КОГДА РАЗГУЛЯЕТСЯ: НЕСЛЫХАННАЯ ПРОСТОТА

В середине 1930-х годов, как мы помним, Пастернак поселяется в писательском поселке Переделкино, превращаясь из горожанина в дачника. В 1940 году ему исполняется 50 лет: эта круглая дата часто является поводом для подведения итогов (Л. Н. Толстой отказался от искусства и попытался стать «толстовцем» как раз в пятьдесят). Достаточно долгое поэтическое молчание Пастернака прерывается. Утомленный и измученный переводами, он снова начинает писать оригинальные стихи.

Это возвращение к стихам точно зафиксировано и тонко прокомментировано А. А. Ахматовой, хорошо понимавшей поэтику и творческие стимулы Пастернака: «Он, в сущности, навсегда покидает город. Там, в Подмосковье, – встреча с Природой. Природа всю жизнь была его единственной полноправной Музой, его тайной собеседницей, его Невестой и Возлюбленной, его Женой и Вдовой – она была ему тем же, чем была Россия – Блоку. Он остался ей верен до конца, и она по-царски награждала его. Удушье кончилось. В июне 1941 года, когда я приехала в Москву, он сказал мне по телефону: „Я написал девять стихотворений. Сейчас приду читать“. И пришел. Сказал: „Это только начало – я распишусь”» («Записные книжки»).

━━━━━━━━━━━━━━━━━━━━

■ ПИСЬМЕННОЕ ЗАДАНИЕ 1
Извлеките из текста о возвращении Пастернака к стихам всё, начиная с «В середине 1930-х» и вниз до «писать оригинальные стихи.».
■ ПИСЬМЕННОЕ ЗАДАНИЕ 2
Продолжите текст о возвращении Пастернака к стихам, начав сразу после его последнего предложения.

■ ЗАПИСИ
━━━━━━━━━━━━━━━━━━━━

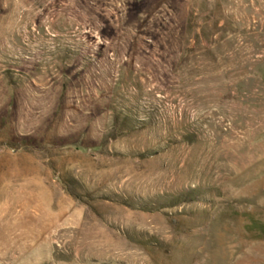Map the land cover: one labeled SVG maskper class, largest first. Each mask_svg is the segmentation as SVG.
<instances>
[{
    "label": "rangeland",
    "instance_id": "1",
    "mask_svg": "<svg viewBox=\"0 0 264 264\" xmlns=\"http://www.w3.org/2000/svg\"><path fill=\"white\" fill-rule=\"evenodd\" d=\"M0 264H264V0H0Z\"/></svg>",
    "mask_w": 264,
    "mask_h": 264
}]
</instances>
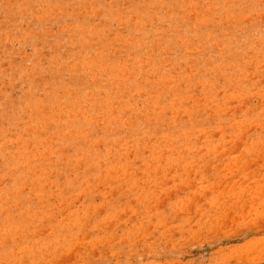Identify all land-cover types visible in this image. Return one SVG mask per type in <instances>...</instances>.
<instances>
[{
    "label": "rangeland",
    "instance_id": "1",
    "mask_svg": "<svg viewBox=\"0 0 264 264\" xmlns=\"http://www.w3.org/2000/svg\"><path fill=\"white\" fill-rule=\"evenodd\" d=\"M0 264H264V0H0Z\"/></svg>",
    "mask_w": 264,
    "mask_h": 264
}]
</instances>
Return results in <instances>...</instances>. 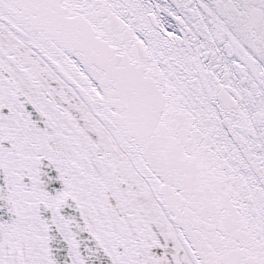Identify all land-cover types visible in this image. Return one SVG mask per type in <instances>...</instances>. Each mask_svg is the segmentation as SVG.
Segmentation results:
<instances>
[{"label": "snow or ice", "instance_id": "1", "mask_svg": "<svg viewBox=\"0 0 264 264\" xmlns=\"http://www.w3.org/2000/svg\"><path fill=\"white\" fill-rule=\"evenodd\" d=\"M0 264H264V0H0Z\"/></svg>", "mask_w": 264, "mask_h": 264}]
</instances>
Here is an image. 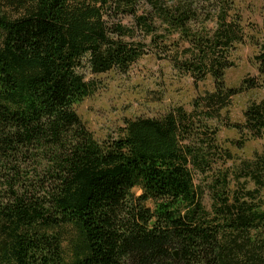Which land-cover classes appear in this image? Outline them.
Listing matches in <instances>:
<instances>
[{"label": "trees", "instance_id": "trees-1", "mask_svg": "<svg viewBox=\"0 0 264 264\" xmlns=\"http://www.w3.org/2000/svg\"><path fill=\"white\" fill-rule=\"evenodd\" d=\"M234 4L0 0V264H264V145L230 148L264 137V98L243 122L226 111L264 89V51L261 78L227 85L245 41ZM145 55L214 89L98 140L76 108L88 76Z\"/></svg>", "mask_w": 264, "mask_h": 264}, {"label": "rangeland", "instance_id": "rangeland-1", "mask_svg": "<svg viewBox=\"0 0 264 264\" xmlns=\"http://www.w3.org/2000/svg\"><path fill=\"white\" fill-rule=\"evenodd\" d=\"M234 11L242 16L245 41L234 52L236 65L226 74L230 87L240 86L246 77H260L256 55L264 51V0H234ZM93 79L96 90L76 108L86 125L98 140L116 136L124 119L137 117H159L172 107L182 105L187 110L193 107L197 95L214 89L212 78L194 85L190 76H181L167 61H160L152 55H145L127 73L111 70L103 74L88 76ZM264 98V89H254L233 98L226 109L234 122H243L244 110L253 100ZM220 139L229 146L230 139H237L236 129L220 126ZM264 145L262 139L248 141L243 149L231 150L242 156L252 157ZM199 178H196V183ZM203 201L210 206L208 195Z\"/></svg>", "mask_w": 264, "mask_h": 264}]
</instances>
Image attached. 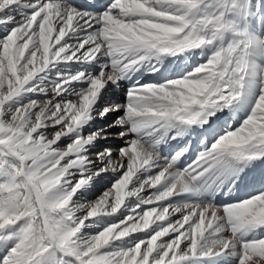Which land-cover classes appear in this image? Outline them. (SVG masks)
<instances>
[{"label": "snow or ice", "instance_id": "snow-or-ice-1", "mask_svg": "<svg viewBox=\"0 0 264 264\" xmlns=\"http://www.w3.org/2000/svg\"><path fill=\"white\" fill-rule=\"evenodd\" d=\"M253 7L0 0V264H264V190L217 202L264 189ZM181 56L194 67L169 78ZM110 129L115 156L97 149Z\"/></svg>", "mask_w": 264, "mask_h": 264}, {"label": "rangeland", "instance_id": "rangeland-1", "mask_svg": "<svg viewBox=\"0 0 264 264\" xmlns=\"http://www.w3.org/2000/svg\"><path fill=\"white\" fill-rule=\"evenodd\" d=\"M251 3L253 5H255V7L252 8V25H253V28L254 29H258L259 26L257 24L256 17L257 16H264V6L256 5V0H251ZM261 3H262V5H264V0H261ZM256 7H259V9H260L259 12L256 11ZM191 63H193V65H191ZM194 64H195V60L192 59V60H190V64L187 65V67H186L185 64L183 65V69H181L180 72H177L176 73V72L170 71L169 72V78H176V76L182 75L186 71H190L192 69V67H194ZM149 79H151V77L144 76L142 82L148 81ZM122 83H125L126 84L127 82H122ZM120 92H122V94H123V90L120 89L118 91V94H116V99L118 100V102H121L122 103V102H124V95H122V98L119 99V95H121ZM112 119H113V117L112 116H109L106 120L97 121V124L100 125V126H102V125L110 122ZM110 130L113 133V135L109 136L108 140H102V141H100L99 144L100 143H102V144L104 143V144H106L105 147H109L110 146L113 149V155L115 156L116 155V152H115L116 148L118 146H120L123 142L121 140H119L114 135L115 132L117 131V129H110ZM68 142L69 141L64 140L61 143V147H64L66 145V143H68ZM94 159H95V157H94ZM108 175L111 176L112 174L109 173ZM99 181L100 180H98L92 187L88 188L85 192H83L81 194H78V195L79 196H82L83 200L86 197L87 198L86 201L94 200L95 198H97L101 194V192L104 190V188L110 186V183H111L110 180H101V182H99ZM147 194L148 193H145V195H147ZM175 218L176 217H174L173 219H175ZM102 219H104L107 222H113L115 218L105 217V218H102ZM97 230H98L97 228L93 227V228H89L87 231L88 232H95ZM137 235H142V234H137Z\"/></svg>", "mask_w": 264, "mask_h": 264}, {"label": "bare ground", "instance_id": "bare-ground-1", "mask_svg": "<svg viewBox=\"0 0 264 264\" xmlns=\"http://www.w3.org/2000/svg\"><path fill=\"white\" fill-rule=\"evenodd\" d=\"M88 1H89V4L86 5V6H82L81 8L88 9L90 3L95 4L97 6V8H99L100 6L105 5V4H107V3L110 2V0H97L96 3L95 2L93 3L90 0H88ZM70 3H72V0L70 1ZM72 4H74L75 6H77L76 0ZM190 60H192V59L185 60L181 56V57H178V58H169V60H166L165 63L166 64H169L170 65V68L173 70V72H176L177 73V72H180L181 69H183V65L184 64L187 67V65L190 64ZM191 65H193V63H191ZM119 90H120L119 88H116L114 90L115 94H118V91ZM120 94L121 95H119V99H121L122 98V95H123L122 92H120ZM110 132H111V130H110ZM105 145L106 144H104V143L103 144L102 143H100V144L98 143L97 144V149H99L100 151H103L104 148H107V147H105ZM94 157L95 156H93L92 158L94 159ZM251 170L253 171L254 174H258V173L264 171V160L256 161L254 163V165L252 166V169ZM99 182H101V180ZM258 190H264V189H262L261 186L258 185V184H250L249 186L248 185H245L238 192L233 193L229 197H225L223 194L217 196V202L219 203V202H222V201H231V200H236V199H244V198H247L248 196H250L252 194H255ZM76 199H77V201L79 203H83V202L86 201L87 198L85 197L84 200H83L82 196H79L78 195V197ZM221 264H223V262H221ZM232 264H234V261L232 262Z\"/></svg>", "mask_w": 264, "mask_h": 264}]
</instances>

━━━━━━━━━━━━━━━━━━━━

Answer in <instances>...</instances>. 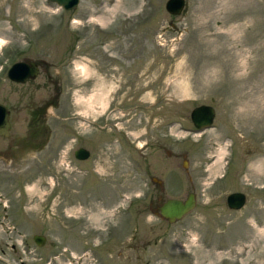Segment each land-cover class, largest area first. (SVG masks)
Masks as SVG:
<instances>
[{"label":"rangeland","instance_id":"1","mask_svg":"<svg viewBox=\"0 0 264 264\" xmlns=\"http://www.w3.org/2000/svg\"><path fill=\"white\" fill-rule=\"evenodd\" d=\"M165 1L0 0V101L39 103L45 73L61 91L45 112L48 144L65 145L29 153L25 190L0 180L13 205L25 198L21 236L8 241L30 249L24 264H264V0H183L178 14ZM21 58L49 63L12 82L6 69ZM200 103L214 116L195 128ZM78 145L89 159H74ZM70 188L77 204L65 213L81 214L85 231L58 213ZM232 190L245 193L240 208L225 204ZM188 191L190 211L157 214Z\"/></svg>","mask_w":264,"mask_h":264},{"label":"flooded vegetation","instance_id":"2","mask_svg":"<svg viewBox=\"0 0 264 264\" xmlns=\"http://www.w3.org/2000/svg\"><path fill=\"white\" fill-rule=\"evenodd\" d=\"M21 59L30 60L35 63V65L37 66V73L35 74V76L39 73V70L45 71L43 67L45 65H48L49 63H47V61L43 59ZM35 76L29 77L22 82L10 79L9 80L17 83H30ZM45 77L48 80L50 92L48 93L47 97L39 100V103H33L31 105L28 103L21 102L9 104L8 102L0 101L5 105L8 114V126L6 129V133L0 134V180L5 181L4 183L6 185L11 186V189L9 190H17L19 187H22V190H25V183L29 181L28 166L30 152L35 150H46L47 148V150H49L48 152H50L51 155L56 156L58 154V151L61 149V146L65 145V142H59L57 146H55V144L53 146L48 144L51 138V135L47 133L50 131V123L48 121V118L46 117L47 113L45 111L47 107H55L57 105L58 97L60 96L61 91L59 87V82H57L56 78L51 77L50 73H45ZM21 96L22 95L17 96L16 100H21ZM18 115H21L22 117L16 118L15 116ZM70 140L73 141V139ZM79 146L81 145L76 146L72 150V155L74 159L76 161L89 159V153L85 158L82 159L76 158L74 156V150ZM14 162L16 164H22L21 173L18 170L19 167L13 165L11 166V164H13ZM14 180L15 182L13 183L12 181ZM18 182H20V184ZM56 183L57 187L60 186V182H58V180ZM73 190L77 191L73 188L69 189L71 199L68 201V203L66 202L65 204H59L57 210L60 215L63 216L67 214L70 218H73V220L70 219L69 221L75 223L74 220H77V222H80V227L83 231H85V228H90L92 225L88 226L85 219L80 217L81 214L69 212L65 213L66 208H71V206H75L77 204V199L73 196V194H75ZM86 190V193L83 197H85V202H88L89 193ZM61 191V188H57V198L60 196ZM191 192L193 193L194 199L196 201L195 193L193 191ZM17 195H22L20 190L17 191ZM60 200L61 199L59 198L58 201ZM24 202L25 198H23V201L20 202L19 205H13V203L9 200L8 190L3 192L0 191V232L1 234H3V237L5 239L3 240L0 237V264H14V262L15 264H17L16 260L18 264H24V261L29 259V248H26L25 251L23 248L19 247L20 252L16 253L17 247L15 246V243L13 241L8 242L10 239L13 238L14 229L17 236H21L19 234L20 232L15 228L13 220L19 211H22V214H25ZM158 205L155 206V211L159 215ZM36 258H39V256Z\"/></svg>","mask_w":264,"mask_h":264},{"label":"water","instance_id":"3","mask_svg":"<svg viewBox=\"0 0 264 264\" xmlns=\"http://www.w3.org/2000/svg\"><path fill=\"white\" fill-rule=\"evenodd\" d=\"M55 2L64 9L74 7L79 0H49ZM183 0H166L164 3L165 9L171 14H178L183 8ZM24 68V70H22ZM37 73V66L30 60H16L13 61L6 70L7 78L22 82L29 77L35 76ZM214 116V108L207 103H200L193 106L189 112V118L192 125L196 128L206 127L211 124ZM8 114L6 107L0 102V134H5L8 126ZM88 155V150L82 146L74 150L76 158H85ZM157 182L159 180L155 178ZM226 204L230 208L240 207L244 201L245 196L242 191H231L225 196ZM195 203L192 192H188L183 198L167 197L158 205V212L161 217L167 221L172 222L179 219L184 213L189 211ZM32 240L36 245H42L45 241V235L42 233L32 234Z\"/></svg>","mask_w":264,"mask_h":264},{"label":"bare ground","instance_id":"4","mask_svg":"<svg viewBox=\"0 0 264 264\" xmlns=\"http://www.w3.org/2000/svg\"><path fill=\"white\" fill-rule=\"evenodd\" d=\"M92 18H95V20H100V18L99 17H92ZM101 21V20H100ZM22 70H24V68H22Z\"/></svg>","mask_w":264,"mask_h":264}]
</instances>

━━━━━━━━━━━━━━━━━━━━

■ ПРАВИЛЬНЫЙ ОТВЕТ 1
В середине 1930-х годов, как мы помним, Пастернак поселяется в писательском поселке Переделкино, превращаясь из горожанина в дачника. В 1940 году ему исполняется 50 лет: эта круглая дата часто является поводом для подведения итогов (Л. Н. Толстой отказался от искусства и попытался стать «толстовцем» как раз в пятьдесят). Достаточно долгое поэтическое молчание Пастернака прерывается. Утомленный и измученный переводами, он снова начинает писать оригинальные стихи.

■ ПРАВИЛЬНЫЙ ОТВЕТ 2
Стихи, о которых идет речь, составили цикл «Переделкино» (1940–1941). Этот поворот был предсказан раньше, еще в начале десятилетия. В конце поэмы «Волны», той самой, где была выведена формула взаимопроникновения образов и «сечения» предметов, на которой строилась ранняя лирика Пастернака, появляется такое размышление:

Есть в опыте больших поэтов

Черты естественности той,

Что невозможно, их изведав,

Не кончить полной немотой.

В родстве со всем, что есть, уверясь

И знаясь с будущим в быту,

Нельзя не впасть к концу, как в ересь,

В неслыханную простоту.

Пастернак здесь говорит не о себе. Таким путем к неслыханной простоте было движение Толстого к народным рассказам или Блока к «Двенадцати». Но через несколько лет это размышление могло восприниматься как прогноз-пророчество, как новое определение собственной поэтики, не отменяющее полностью, но корректирующее прежние. «Я не люблю своего стиля до 1940 года, – признавался позднее Пастернак. – Мне чужд общий тогдашний распад форм, оскудение мысли, засоренный и неровный слог» («Люди и положения», «Перед Первой мировой войною»).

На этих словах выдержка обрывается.